*Length: 5 (full) -7 pages (1500-2100 words)

*Format: 12-pt Times New Roman font, double-spaced, 1-inch margins


**Course themes:

1) Anti-anthropocentric perspectives on the environment/the world

2) Multispecies worldviews

3) Unconventional ways of thinking about human and nonhuman relations



For the first draft of your research paper, you will compose a draft of 5 (full)-7 pages by translating your research proposal into a more coherent, detailed, and organized research paper with effective paragraphs, each of which addresses an important idea/point; smooth transitions between sentences and paragraphs; and an arguable/non-general thesis statement (answer to your research question) with thoughtful and convincing supporting analyses. It is essential that you introduce at least one counter-evidence/example against your thesis statement, so do find/use additional sources if needed. Below is a recommended template for how to structure your research paper (Green: Structural suggestions/ Blue: Editing and logistical suggestions)

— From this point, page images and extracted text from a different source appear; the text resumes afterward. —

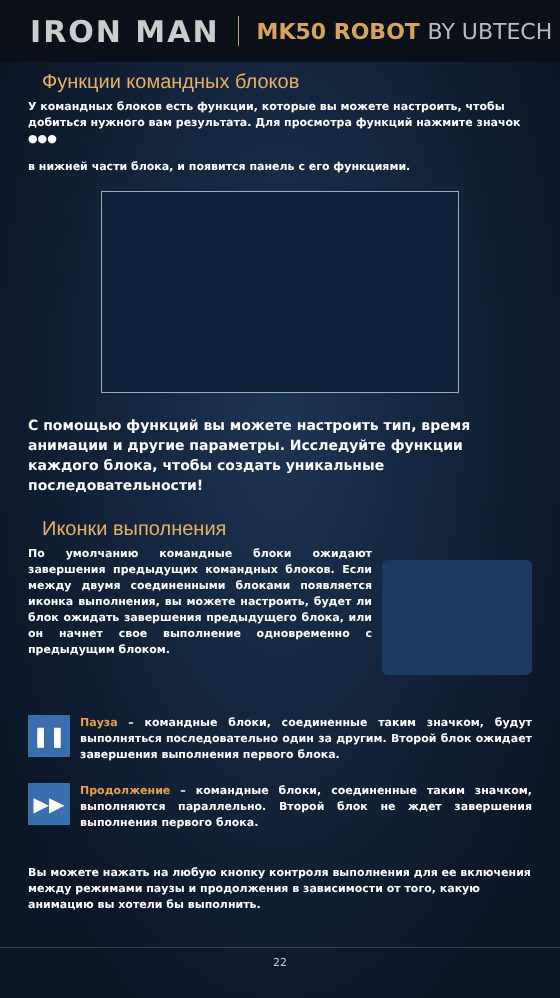IRON MAN
MK50 ROBOT BY UBTECH
Функции командных блоков
У командных блоков есть функции, которые вы можете настроить, чтобы добиться нужного вам результата. Для просмотра функций нажмите значок ●●●
в нижней части блока, и появится панель с его функциями.
С помощью функций вы можете настроить тип, время анимации и другие параметры. Исследуйте функции каждого блока, чтобы создать уникальные последовательности!
Иконки выполнения
По умолчанию командные блоки ожидают завершения предыдущих командных блоков. Если между двумя соединенными блоками появляется иконка выполнения, вы можете настроить, будет ли блок ожидать завершения предыдущего блока, или он начнет свое выполнение одновременно с предыдущим блоком.
❚❚
Пауза – командные блоки, соединенные таким значком, будут выполняться последовательно один за другим. Второй блок ожидает завершения выполнения первого блока.
▶▶
Продолжение – командные блоки, соединенные таким значком, выполняются параллельно. Второй блок не ждет завершения выполнения первого блока.
Вы можете нажать на любую кнопку контроля выполнения для ее включения между режимами паузы и продолжения в зависимости от того, какую анимацию вы хотели бы выполнить.
22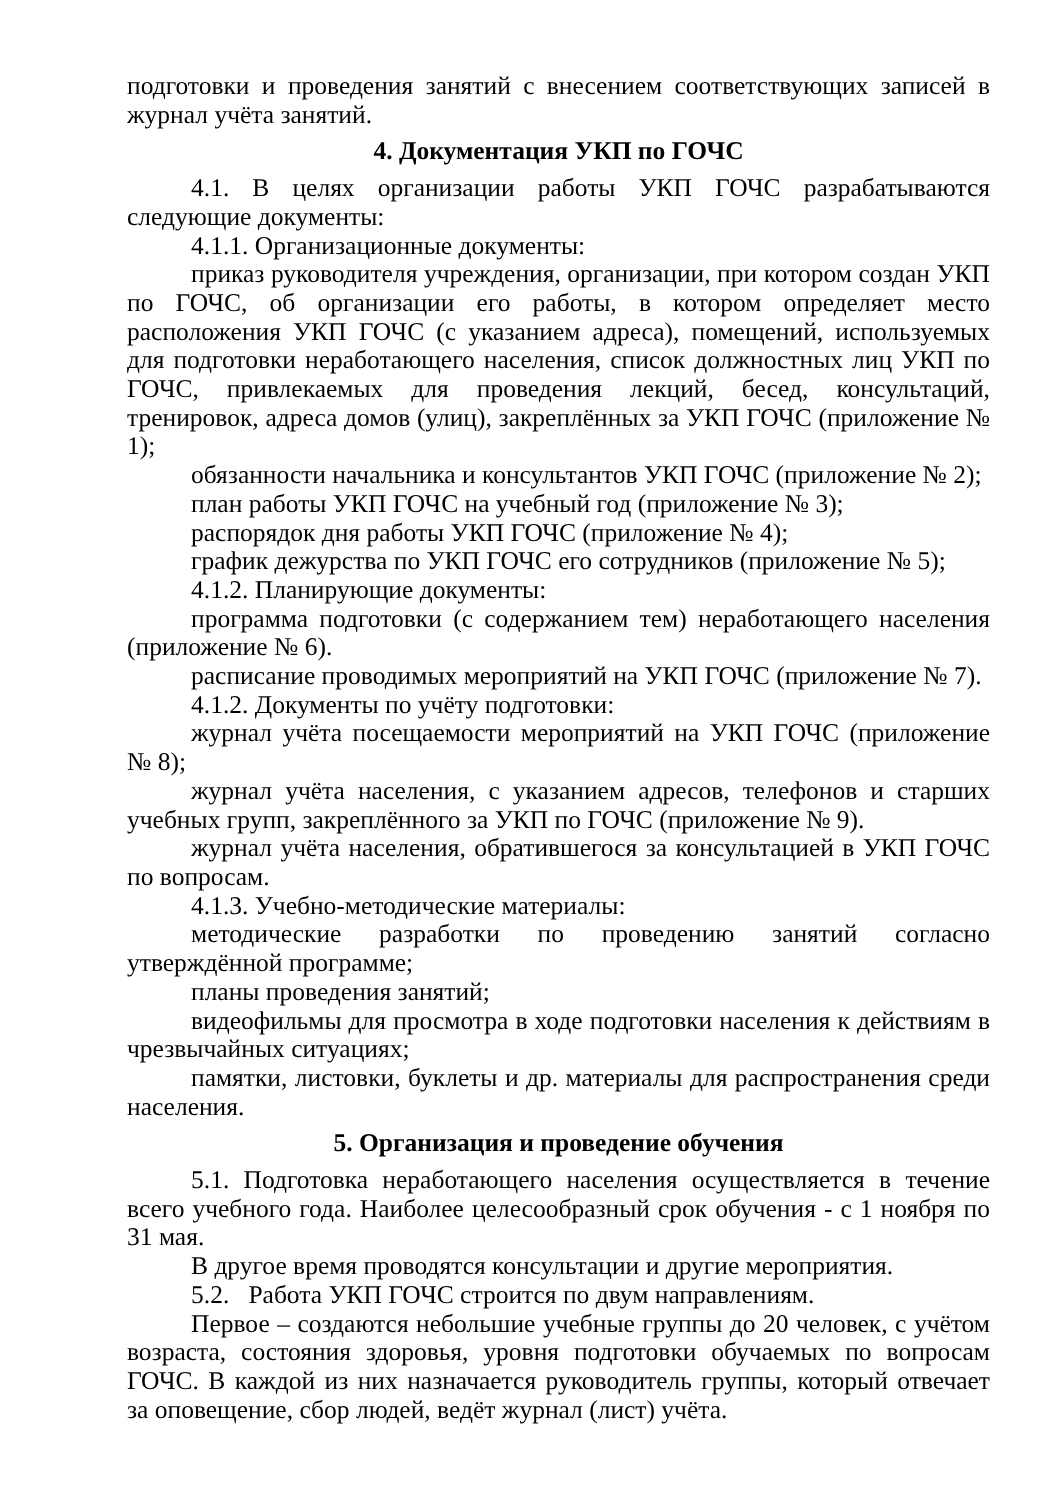подготовки и проведения занятий с внесением соответствующих записей в журнал учёта занятий.
4. Документация УКП по ГОЧС
4.1. В целях организации работы УКП ГОЧС разрабатываются следующие документы:
4.1.1. Организационные документы:
приказ руководителя учреждения, организации, при котором создан УКП по ГОЧС, об организации его работы, в котором определяет место расположения УКП ГОЧС (с указанием адреса), помещений, используемых для подготовки неработающего населения, список должностных лиц УКП по ГОЧС, привлекаемых для проведения лекций, бесед, консультаций, тренировок, адреса домов (улиц), закреплённых за УКП ГОЧС (приложение № 1);
обязанности начальника и консультантов УКП ГОЧС (приложение № 2);
план работы УКП ГОЧС на учебный год (приложение № 3);
распорядок дня работы УКП ГОЧС (приложение № 4);
график дежурства по УКП ГОЧС его сотрудников (приложение № 5);
4.1.2. Планирующие документы:
программа подготовки (с содержанием тем) неработающего населения (приложение № 6).
расписание проводимых мероприятий на УКП ГОЧС (приложение № 7).
4.1.2. Документы по учёту подготовки:
журнал учёта посещаемости мероприятий на УКП ГОЧС (приложение № 8);
журнал учёта населения, с указанием адресов, телефонов и старших учебных групп, закреплённого за УКП по ГОЧС (приложение № 9).
журнал учёта населения, обратившегося за консультацией в УКП ГОЧС по вопросам.
4.1.3. Учебно-методические материалы:
методические разработки по проведению занятий согласно утверждённой программе;
планы проведения занятий;
видеофильмы для просмотра в ходе подготовки населения к действиям в чрезвычайных ситуациях;
памятки, листовки, буклеты и др. материалы для распространения среди населения.
5. Организация и проведение обучения
5.1. Подготовка неработающего населения осуществляется в течение всего учебного года. Наиболее целесообразный срок обучения - с 1 ноября по 31 мая.
В другое время проводятся консультации и другие мероприятия.
5.2. Работа УКП ГОЧС строится по двум направлениям.
Первое – создаются небольшие учебные группы до 20 человек, с учётом возраста, состояния здоровья, уровня подготовки обучаемых по вопросам ГОЧС. В каждой из них назначается руководитель группы, который отвечает за оповещение, сбор людей, ведёт журнал (лист) учёта.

Introduce context/background information (What the topic is about?/How and why did you research into it?/What is the research question?/How is it significant in addressing the selected course theme in a bigger picture?/What are the research methods you use to collect sources effectively?/How are the sources you selected most useful for your research topic?)

Present thesis statement [What is your hypothesized answer to the research question? How is it arguable (neither easily agreeable nor disagreeable)?]

—-Transitional sentence(s) to connect Section 1 to Section 2 to explain how you discuss and connect the sources to achieve the thesis statement.—-


Source 1/Evidence 1

(DO NOT present the sources in a listing manner. You should incorporate them in the paragraphs and connect them smoothly with transitions)


Introduce evidence (present source title and/or author’s name; what the source is about)

Explain/analyze evidence (provide a detailed explanation of how the source fits in your paper/how it functions to support and further your thesis statement)

Connect the analysis of the evidence back to thesis statement

[Repeat step 2 for all 6 sources (or more)]


—-Transitional sentence(s) to connect Section 2 to Section 3 to demonstrate how a counterargument is considered and addressed by you before you eventually become certain of the thesis statement.—-


  1. Counterargument(If you feel your worksheet/proposal doesn’t include any source to counter-argue your thesis, you will need to find additional sources.)


Introduce counter-evidence (present source title and/or author’s name; what the source is about)

Analyze and address counter-evidence (provide a detailed explanation of how the source presents a notable oppositional or alternative perspective on the research topic)

Connect your analysis back to thesis statement (explain how you consider and address such an counter-argument and still eventually prove your own thesis statement to be true)


  1. ConclusionTie everything together (present highlights of your research paper and what you think you have accomplished in your use of the sources to achieve your thesis statement)


Restate thesis statement

Expand to future possibilities (discuss the significance of this topic in terms of its applicability in a different context and/or a bigger picture to further advance research in the selected course theme).


  1. A separate page of Works Cited in MLA Style (Refer to MLA Formatting and Style guide on Purdue OWL website: (Links to an external site.) )


You can organize your paper in sections (with meaningful section titles announcing the main idea of the section) but you should NOT divide your paper into 4 parts corresponding to the division titles above (such as Introduction, Source/Evidence, Counterargument and Conclusion).  For this assignment, you will receive a full score as long as you fulfill the requirement of the prompt.



**MEAL Plan for structuring paragraphs:


The MEAL Plan is a method for constructing paragraphs in analytical or expository writing. While the ingredients may occasionally come in a different order, each is necessary for a good paragraph. Thus, you can use this device both for writing and for revision: as you read a draft, ask yourself if it contains each element. A good paragraph should have the following elements:


Main idea: what is the key point this paragraph is trying to make? What question is it trying to answer? What is the number one thing you want the reader to think about?


Evidence: what evidence do you have that your main idea is valid? If you are asking a question, what are you going to use to answer it? In literary analysis, the evidence is almost always a quote.


Analysis: why does the evidence mean what you say it means? Don’t assume that someone else will read a line or passage the same way that you do. Say why it means what you say it means, or how it illustrates the point you are trying to make.


Link: how does the evidence and analysis you have just presented prove your initial point or answer your initial question? Why should anyone care? What is it that you want a reader to take away from this paragraph? When writing a longer essay, the last sentence of the paragraph should link that paragraph back either to the overall argument or provide the connection to the point being raised in the next paragraph. When writing a stand-alone paragraph, the last sentence should link back to the main idea and explain why it matters.